» Extract to read
Under the People's Republic of China, the county was under the jurisdiction of Jinnan Prefecture, until it was reorganized as Linfen in 1970.

== Geography ==
The county is located on the western edge of the Lüliang Mountains, with an average elevation ranging from 950 m to 1300 m above sea level. Xi County's highest point is 1953 m above sea level.

The Xinshui River, a tributary of the Yellow River, flows through the county.

==Climate==

Climate data for Xixian, elevation 1,053 m (3,455 ft), (1991–2020 normals, extremes 1981–present)
| Month | Jan | Feb | Mar | Apr | May | Jun | Jul | Aug | Sep | Oct | Nov | Dec | Year |
| Record high °C (°F) | 17.0 (62.6) | 22.6 (72.7) | 28.6 (83.5) | 35.2 (95.4) | 36.4 (97.5) | 38.1 (100.6) | 38.5 (101.3) | 37.5 (99.5) | 36.4 (97.5) | 28.3 (82.9) | 23.9 (75.0) | 16.0 (60.8) | 38.5 (101.3) |
| Mean daily maximum °C (°F) | 1.6 (34.9) | 6.0 (42.8) | 12.5 (54.5) | 19.8 (67.6) | 24.9 (76.8) | 28.8 (83.8) | 29.6 (85.3) | 27.8 (82.0) | 23.1 (73.6) | 17.1 (62.8) | 9.9 (49.8) | 2.9 (37.2) | 17.0 (62.6) |
| Daily mean °C (°F) | −5.8 (21.6) | −1.5 (29.3) | 4.9 (40.8) | 12.0 (53.6) | 17.3 (63.1) | 21.5 (70.7) | 23.1 (73.6) | 21.4 (70.5) | 16.3 (61.3) | 9.8 (49.6) | 2.6 (36.7) | −4.1 (24.6) | 9.8 (49.6) |
| Mean daily minimum °C (°F) | −10.8 (12.6) | −6.8 (19.8) | −1.0 (30.2) | 5.2 (41.4) | 10.2 (50.4) | 14.9 (58.8) | 17.8 (64.0) | 16.5 (61.7) | 11.3 (52.3) | 4.5 (40.1) | −2.3 (27.9) | −8.9 (16.0) | 4.2 (39.6) |
| Record low °C (°F) | −23.6 (−10.5) | −20.7 (−5.3) | −15.6 (3.9) | −8.4 (16.9) | 0.3 (32.5) | 5.6 (42.1) | 11.0 (51.8) | 8.1 (46.6) | 0.0 (32.0) | −7.7 (18.1) | −19.0 (−2.2) | −24.2 (−11.6) | −24.2 (−11.6) |
| Average precipitation mm (inches) | 4.6 (0.18) | 6.9 (0.27) | 11.1 (0.44) | 29.8 (1.17) | 38.6 (1.52) | 54.9 (2.16) | 111.1 (4.37) | 113.5 (4.47) | 69.7 (2.74) | 38.1 (1.50) | 17.3 (0.68) | 3.6 (0.14) | 499.2 (19.64) |
| Average precipitation days (≥ 0.1 mm) | 2.8 | 3.4 | 4.5 | 6.0 | 7.8 | 9.3 | 12.7 | 11.2 | 9.1 | 7.3 | 4.5 | 2.6 | 81.2 |
| Average snowy days | 4.2 | 4.7 | 3.1 | 0.5 | 0 | 0 | 0 | 0 | 0 | 0.2 | 2.6 | 3.7 | 19 |
| Average relative humidity (%) | 53 | 50 | 45 | 44 | 48 | 55 | 68 | 72 | 71 | 66 | 59 | 54 | 57 |
| Mean monthly sunshine hours | 188.6 | 176.2 | 210.9 | 233.9 | 253.3 | 235.2 | 219.8 | 205.2 | 184.9 | 195.1 | 182.5 | 188.1 | 2,473.7 |
| Percentage possible sunshine | 61 | 57 | 57 | 59 | 58 | 54 | 50 | 50 | 50 | 57 | 60 | 63 | 56 |
Source: China Meteorological Administration

== Administrative divisions ==
Xi County administers three towns and five townships.

» Data excerpts
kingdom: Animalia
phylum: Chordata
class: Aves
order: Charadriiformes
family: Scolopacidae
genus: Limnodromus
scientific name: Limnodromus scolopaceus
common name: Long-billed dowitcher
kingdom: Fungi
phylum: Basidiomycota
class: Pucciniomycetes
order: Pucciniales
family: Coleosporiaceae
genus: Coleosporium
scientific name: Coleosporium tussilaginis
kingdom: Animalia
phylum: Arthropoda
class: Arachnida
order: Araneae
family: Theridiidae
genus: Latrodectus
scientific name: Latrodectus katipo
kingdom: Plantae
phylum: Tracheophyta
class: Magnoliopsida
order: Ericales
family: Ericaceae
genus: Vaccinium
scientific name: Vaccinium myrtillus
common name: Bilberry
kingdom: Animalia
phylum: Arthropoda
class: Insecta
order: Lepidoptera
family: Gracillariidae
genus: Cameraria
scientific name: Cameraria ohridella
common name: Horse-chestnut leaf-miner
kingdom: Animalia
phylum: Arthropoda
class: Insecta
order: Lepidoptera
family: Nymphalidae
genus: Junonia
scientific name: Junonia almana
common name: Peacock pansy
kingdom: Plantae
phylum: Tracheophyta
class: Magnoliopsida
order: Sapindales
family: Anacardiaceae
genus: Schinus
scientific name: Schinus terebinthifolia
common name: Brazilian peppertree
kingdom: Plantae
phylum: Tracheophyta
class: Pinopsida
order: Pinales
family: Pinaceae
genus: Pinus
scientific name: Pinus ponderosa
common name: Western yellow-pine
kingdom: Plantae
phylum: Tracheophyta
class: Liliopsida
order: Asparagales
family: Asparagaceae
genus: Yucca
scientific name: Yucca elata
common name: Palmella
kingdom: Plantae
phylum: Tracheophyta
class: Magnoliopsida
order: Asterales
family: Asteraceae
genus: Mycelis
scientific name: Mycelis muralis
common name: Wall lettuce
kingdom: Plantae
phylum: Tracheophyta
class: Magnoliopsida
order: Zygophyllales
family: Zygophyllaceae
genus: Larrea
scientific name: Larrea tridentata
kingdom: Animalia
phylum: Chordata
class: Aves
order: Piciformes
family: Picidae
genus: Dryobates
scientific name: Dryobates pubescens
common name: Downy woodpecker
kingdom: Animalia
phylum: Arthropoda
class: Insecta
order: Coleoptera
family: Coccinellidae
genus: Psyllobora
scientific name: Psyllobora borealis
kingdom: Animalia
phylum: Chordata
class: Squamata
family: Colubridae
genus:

» Problem description
Update the Xi County text from the part starting with "Under the People's" and going on through "normals, extremes 1981–present)", replacing "tributary" with "branch".

» Expected answer
Under the People's Republic of China, the county was under the jurisdiction of Jinnan Prefecture, until it was reorganized as Linfen in 1970.

== Geography ==
The county is located on the western edge of the Lüliang Mountains, with an average elevation ranging from 950 m to 1300 m above sea level. Xi County's highest point is 1953 m above sea level.

The Xinshui River, a branch of the Yellow River, flows through the county.

==Climate==

Climate data for Xixian, elevation 1,053 m (3,455 ft), (1991–2020 normals, extremes 1981–present)